And most of my incredulousness lies not in the contraptions, nor the high-handed claims being made to hawk them.

Nope, my criticism lies in the foundation behind said contraptions and claims, namely the belief that aerobic exercise is the panacea for weight loss.

My belief, on the other hand, lies in the opposing camp which asserts that resistance exercise can have much more of an impact on caloric burn and weight loss than all those endless hours of cardiovascular exercise on all those fancy aerobic contraptions.

Thus, with these two conflicting suppositions front and center, let’s sift through the psycho-babble and use science, via exercise physiologists’ research, to take a look at what I’ll call “the rest of the story” involved in this conundrum.

First, I’d like to demonstrate how these cardio contraption infomercials have cherry-picked their way through scientific evidence to support the supposition that cardio exercise is the first-class ticket to weight loss.

Now physiologists have spent decades calculating the caloric burn associated with various activities. And their years of information gathering has enabled them to create tables, which based on one’s body weight, type of exercise, volume, time and intensity level, can tell us approximately how many calories are expended.

● ● ●

◆ **Try it**
Continue the piece on cardio versus resistance exercise for weight loss, starting after its last sentence.

◆ **Provided data**
● ● ●

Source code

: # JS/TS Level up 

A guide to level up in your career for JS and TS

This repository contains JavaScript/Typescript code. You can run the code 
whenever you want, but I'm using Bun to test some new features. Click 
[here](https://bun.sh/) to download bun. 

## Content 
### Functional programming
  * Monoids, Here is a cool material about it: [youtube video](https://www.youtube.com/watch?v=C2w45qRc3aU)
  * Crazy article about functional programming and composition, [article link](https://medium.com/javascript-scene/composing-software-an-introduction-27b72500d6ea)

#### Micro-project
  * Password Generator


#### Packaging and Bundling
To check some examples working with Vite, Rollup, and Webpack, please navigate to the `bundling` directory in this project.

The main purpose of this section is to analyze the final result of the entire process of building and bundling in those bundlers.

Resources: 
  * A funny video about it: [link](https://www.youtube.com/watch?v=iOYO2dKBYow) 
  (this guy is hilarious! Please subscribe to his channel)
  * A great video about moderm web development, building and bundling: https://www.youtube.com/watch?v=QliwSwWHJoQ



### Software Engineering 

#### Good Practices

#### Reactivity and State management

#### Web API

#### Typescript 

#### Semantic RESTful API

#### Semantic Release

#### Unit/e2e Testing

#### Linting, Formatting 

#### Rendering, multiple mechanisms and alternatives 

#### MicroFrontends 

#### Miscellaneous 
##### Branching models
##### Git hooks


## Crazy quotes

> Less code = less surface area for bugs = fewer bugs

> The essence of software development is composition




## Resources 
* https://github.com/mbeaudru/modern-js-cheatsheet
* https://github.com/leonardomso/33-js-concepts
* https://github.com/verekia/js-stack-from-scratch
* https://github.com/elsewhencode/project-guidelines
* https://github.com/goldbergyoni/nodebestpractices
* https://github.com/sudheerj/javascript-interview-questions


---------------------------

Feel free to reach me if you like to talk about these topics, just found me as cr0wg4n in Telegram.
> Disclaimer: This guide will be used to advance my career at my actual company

● ● ●

◆ **Response**
So for the sake of simplicity, I’ll use myself to plug into one of these caloric burn tables to show you how scientific information can be winnowed to attain the needed outcome. Okay, I weigh 162 pounds, and if I were to run a moderate 8-minute mile pace for 30 minutes, calculations indicate I’d burn approximately 880 calories. Conversely if I were to do calisthenics like push-ups, pull-ups, lunges etc., at that same moderate intensity level for that same 30 minutes time, those calculations state I’d burn approximately 563 calories.

One could argue, based on this example, that aerobic exercise burns nearly twice as many calories as resistance exercise, proving all those infomercials correct. But not so fast, because this assumption is based solely on a session to session comparison, with no data given for the post-workout physiological benefits. As such, one gets a false picture of what’s really going on.

And this is what the rest of the story reveals, what those tables––and those infomercials––don’t. Namely, that over time, building lean muscle tissue through resistance training can increase one’s basal metabolic rate (how many calories the body burns while at rest). And that seemingly inconspicuous physiological process can translate in BIG caloric deficit numbers.

How? Because muscle tissue is the most metabolically active tissue in the body, consuming calories on a 24/7 basis. A pound of muscle tissue will burn seven to 10 calories daily per pound. Compare that to fat, which burns two to three calories daily per pound. So remodeling the body simply by replacing a pound of fat with a pound of muscle, well, that basal metabolic rate number just goes up higher and higher.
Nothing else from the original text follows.